Although there are legitimate and important reasons for any psychologist to maintain the protection of test items, test questions, and stimulus materials from public access, the need for security must not prevent preservation of evidence of potential errors and misconstructions that form the basis for the evaluation psychologist’s conclusions.
It is noteworthy that the state of Illinois recently (August 2014) enacted an amendment to Public Act 98-1025 that requires videotaping of forensic mental health examinations.
Part (d) of Illinois Public Act 98-1025 now states: “In addition to the report, a person retained or appointed by the State or the defense to conduct an examination shall, upon written request, make his or her notes, other evaluations reviewed or relied upon by the testifying witness, and any videotaped interviews available to another examiner of the defendant. All forensic interviews conducted by a person retained or appointed by the State or the defense shall be videotaped unless doing so would be impractical. In the event that the interview is not videotaped, the examiner may still testify as to the person's fitness and the court may only consider the lack of compliance in according the weight and not the admissibility of the expert testimony. An examiner may use these materials as part of his or her diagnosis and explanation but shall not otherwise disclose the contents, including at a hearing before the court, except as otherwise provided in Section 104-14 of this Code.” Video recording preserves evidence.

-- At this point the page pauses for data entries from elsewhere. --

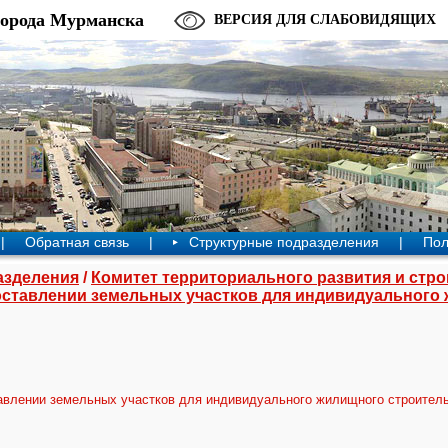
города Мурманска
ВЕРСИЯ ДЛЯ СЛАБОВИДЯЩИХ
|
Обратная связь
|
Структурные подразделения
|
Пол
азделения
/
Комитет территориального развития и стр
оставлении земельных участков для индивидуального
авлении земельных участков для индивидуального жилищного строител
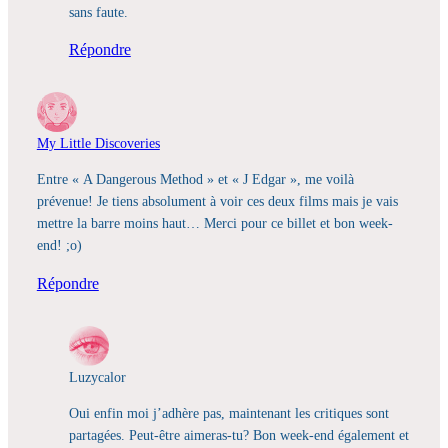
sans faute.
Répondre
My Little Discoveries
Entre « A Dangerous Method » et « J Edgar », me voilà
prévenue! Je tiens absolument à voir ces deux films mais je vais
mettre la barre moins haut… Merci pour ce billet et bon week-
end! ;o)
Répondre
Luzycalor
Oui enfin moi j’adhère pas, maintenant les critiques sont
partagées. Peut-être aimeras-tu? Bon week-end également et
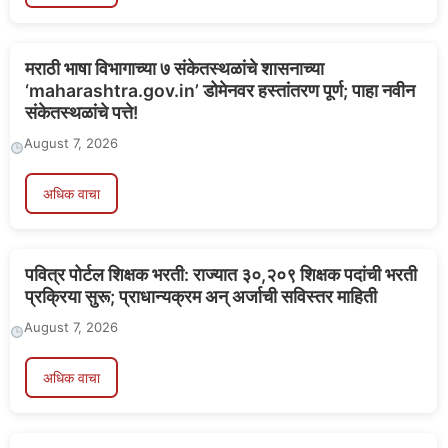
मराठी भाषा विभागाच्या ७ संकेतस्थळांचे शासनाच्या
‘maharashtra.gov.in’ डोमेनवर हस्तांतरण पूर्ण; पाहा नवीन
संकेतस्थळांचे पत्ते!
August 7, 2026
अधिक वाचा
पवित्र पोर्टल शिक्षक भरती: राज्यात ३०,२०९ शिक्षक पदांची भरती
प्रक्रिया सुरू; प्राधान्यक्रम अन् अर्जाची सविस्तर माहिती
August 7, 2026
अधिक वाचा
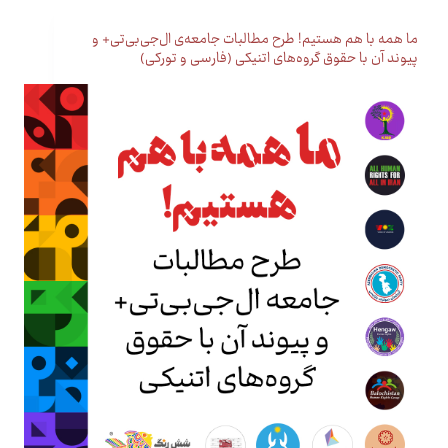
ما همه با هم هستیم! طرح مطالبات جامعه‌ی ال‌جی‌بی‌تی+ و
پیوند آن با حقوق گروه‌های اتنیکی (فارسی و تورکی)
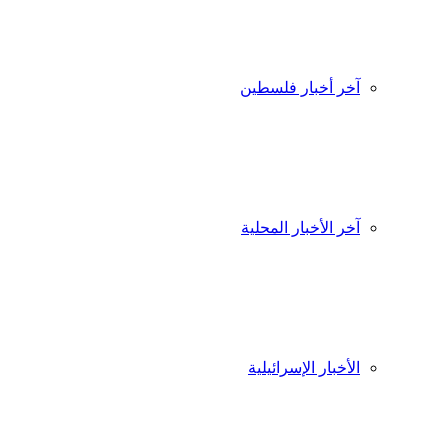
آخر أخبار فلسطين
آخر الأخبار المحلية
الأخبار الإسرائيلية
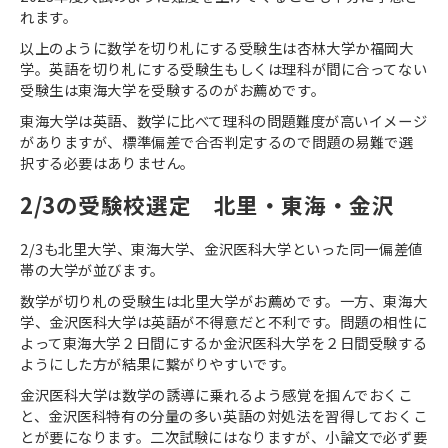
れます。
以上のように数学を切り札にする受験生は杏林大学か福岡大
学。英語を切り札にする受験生もしくは理科が間に合ってない
受験生は東海大学を受験するのがお薦めです。
東海大学は英語、数学に比べて理科の問題難度が高いイメージ
がありますが、標準偏差で合否判定するので問題の易難で選
択する必要はありません。
2/3
の受験校選定 北里・東海・金沢
2/3
も北里大学、東海大学、金沢医科大学といった同一偏差値
帯の大学が並びます。
数学が切り札の受験生は北里大学がお薦めです。一方、東海大
学、金沢医科大学は英語が不得意だと不利です。問題の相性に
よって東海大学２日間にするか金沢医科大学を２日間受験する
ようにした方が結果に繋がりやすいです。
金沢医科大学は数学の誘導に乗れるよう感覚を掴んでおくこ
と、金沢医科特有の分量の多い英語の対処法を習得しておくこ
とが要になります。二次試験にはなりますが、小論文で必ず要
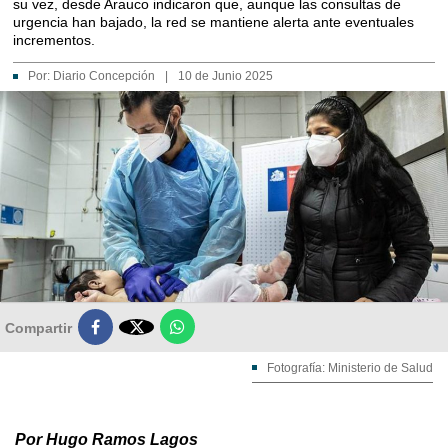
su vez, desde Arauco indicaron que, aunque las consultas de
urgencia han bajado, la red se mantiene alerta ante eventuales
incrementos.
Por:
Diario Concepción
|
10 de Junio 2025

Compartir
Fotografía: Ministerio de Salud
Por Hugo Ramos Lagos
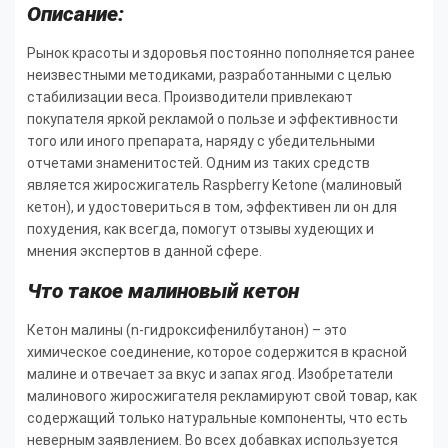
Описание:
Рынок красоты и здоровья постоянно пополняется ранее
неизвестными методиками, разработанными с целью
стабилизации веса. Производители привлекают
покупателя яркой рекламой о пользе и эффективности
того или иного препарата, наряду с убедительными
отчетами знаменитостей. Одним из таких средств
является жиросжигатель Raspberry Ketone (малиновый
кетон), и удостовериться в том, эффективен ли он для
похудения, как всегда, помогут отзывы худеющих и
мнения экспертов в данной сфере.
Что такое малиновый кетон
Кетон малины (n-гидроксифенилбутанон) – это
химическое соединение, которое содержится в красной
малине и отвечает за вкус и запах ягод. Изобретатели
малинового жиросжигателя рекламируют свой товар, как
содержащий только натуральные компоненты, что есть
неверным заявлением. Во всех добавках используется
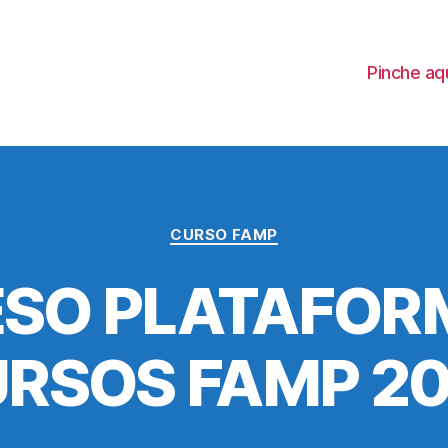
Pinche aq
Categorías
CURSO FAMP
SO PLATAFOR
RSOS FAMP 2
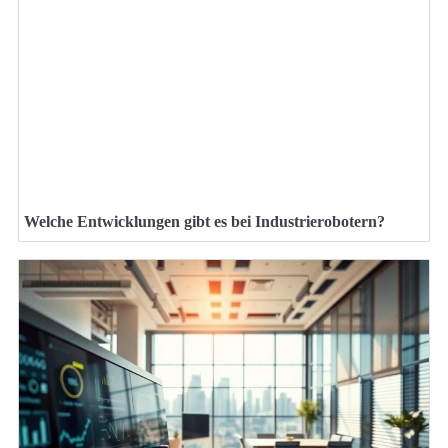
Welche Entwicklungen gibt es bei Industrierobotern?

“Reasonable efforts” to maintain security of test materials does not require that evaluating psychologists work to prevent the recording of their assessments. Consulting psychologists must have free and unfettered access to video recordings of assessments to provide a full and useful analysis of the reliability and validity of assessments offered as evidence in a disputed manner. Attorneys must be able to examine specific instances of variations, errors, omissions, or misbehavior to allow for cross-examination of opinions offered by evaluating psychologists.
The 2014 edition of the Standards for Educational and Psychological Testing, anticipates the need to produce documents and secure test information in the resolution of disputed matters. Standard 6.7 of the Standards states “Test users must balance test security with the rights of all test takers and test users. When sensitive test documents are at issue in court or in administrative agency challenges, it is important to identify security and privacy concerns and needed protections at the outset. Parties should ensure that the release and exposure of such documents (including specific sections of those documents that may warrant redaction) to third parties, experts, and the courts/agencies themselves are consistent with the conditions (often reflected in protective orders) that do not result in inappropriate disclosure and that do not risk unwarranted release beyond the particular setting in which the challenge has occurred.”
There is no part of Standard 6.7 that can be read to mean that an evaluation cannot be recorded or that the recording cannot be reviewed by those who are obligated to protect test security. There is no part of Standard 6.7 that can be read to mean that an evaluation cannot be recorded to identify which parts should be reviewed by “third parties” or “courts/agencies” to determine if opinions or conclusions have valid and reliable bases. Instead, current standards of testing require that psychologists anticipate how to “release and expose” such documents to third parties that protect the security issues.